[Problem statement]
In the entries below, find the line with "14: (276, 452, 108.82)" and the line with "29: (633, 229, 268.69)". Return those two lines and all lines between them, exactly.

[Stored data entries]

== Segment start ==

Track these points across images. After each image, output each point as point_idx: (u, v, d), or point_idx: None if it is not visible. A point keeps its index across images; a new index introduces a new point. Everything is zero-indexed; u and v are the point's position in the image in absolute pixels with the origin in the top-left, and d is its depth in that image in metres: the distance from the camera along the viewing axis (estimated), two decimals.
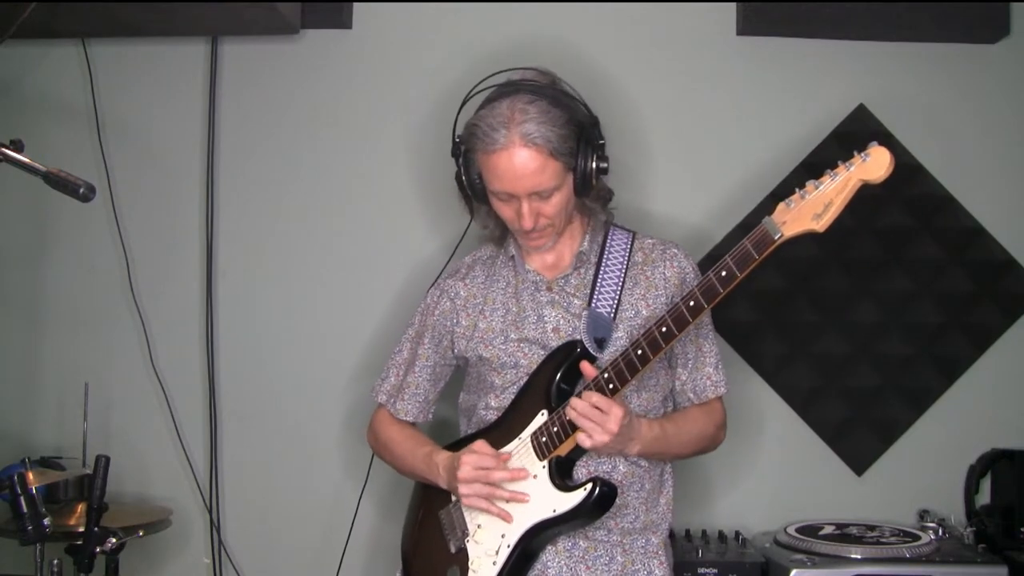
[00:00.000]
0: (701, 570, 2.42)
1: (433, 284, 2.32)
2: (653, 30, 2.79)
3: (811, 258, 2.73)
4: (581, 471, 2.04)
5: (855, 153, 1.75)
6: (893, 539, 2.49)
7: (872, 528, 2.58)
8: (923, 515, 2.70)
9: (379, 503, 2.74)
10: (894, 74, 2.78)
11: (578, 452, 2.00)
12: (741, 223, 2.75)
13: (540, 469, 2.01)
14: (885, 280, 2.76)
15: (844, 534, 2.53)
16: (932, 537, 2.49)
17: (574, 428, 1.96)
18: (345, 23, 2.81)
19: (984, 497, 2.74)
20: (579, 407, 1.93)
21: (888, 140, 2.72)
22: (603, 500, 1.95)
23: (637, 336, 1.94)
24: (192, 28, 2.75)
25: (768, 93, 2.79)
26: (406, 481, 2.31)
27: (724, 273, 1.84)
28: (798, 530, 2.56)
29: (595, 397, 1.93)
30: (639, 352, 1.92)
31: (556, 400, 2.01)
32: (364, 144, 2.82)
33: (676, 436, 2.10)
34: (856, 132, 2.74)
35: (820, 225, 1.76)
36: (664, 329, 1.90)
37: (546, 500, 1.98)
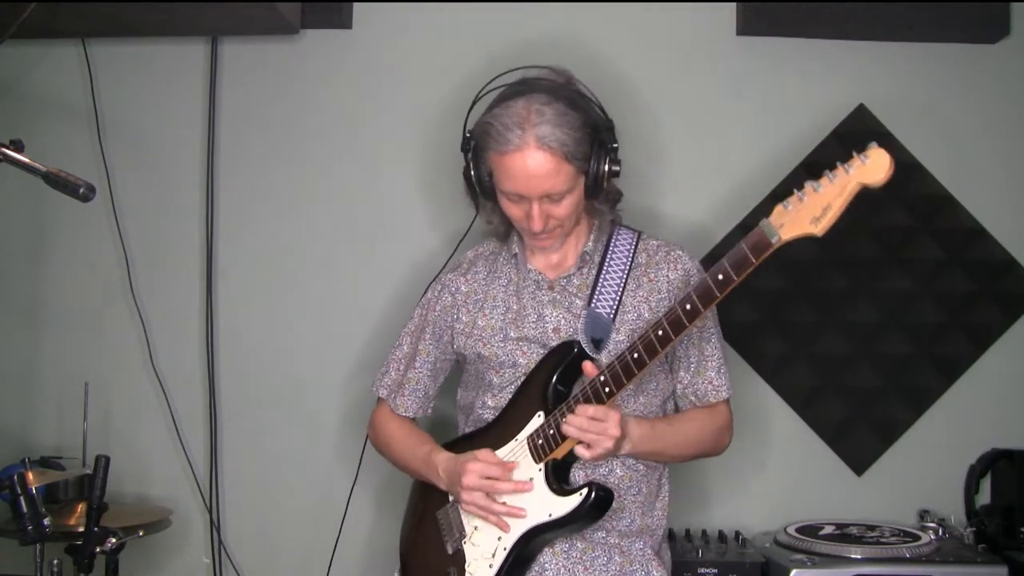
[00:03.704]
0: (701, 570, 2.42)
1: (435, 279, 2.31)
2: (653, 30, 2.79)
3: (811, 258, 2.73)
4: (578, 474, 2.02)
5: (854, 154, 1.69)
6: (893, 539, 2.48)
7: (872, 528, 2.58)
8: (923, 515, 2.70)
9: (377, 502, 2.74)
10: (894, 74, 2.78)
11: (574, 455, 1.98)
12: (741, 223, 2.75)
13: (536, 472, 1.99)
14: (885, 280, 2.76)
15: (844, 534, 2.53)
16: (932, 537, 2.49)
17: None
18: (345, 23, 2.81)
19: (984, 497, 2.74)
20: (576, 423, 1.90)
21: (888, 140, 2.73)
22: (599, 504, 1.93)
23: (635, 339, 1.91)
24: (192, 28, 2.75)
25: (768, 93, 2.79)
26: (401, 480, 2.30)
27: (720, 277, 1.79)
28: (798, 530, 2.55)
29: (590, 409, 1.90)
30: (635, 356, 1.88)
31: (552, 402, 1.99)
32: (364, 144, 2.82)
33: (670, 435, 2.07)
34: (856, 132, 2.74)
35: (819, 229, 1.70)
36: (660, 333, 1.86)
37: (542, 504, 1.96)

== Segment end ==
== Segment start ==

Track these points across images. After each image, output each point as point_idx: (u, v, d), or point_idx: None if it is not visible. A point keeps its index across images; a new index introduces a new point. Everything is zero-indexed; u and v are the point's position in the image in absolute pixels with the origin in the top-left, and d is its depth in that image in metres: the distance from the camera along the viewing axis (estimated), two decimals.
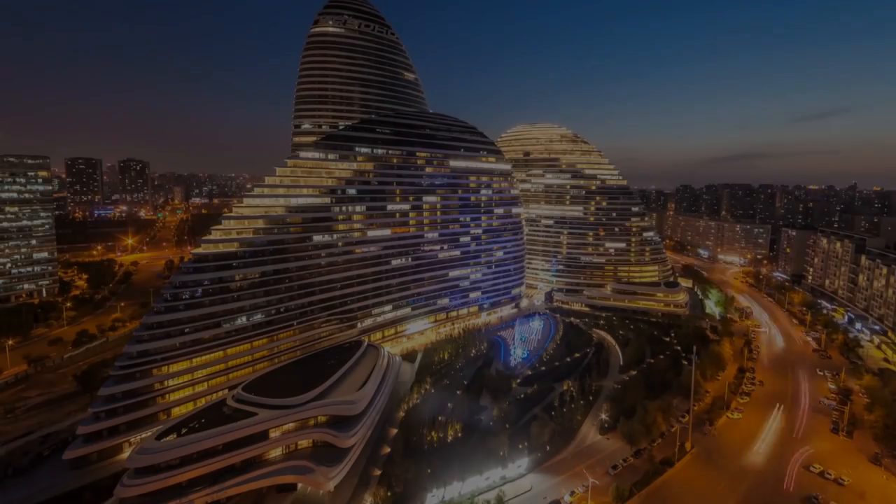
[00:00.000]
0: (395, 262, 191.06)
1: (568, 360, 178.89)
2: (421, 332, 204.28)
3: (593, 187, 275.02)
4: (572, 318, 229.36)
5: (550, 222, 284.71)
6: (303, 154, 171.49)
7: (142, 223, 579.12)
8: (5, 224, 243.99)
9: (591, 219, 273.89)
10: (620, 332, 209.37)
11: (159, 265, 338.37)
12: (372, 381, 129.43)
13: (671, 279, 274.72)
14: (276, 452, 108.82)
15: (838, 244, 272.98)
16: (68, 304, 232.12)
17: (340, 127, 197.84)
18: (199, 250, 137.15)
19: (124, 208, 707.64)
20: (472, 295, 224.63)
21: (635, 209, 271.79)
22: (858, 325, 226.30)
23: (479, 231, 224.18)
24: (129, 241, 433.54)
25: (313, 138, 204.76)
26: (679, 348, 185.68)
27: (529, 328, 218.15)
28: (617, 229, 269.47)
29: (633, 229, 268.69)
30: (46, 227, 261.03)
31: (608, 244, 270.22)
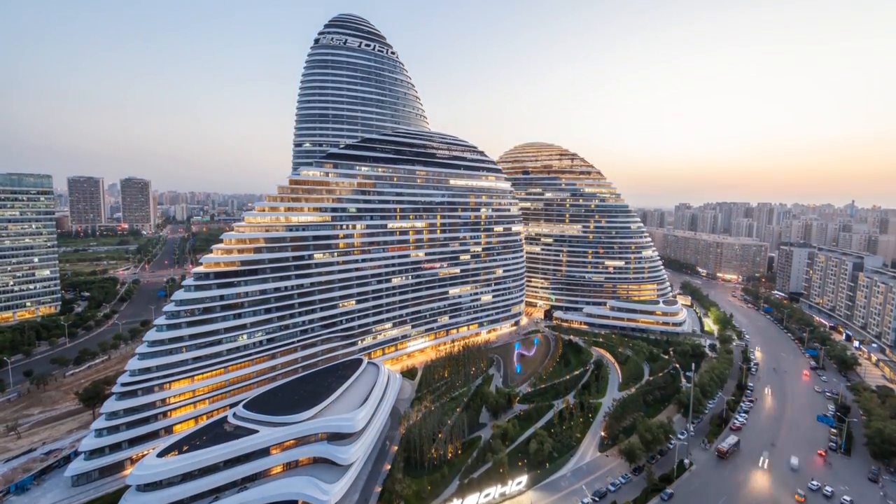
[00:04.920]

== Segment end ==

[Exercise answer]
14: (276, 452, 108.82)
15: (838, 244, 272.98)
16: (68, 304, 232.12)
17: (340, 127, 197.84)
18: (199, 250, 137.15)
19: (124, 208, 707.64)
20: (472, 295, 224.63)
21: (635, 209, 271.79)
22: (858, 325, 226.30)
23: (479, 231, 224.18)
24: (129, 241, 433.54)
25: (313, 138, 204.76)
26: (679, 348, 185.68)
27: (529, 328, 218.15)
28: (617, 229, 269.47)
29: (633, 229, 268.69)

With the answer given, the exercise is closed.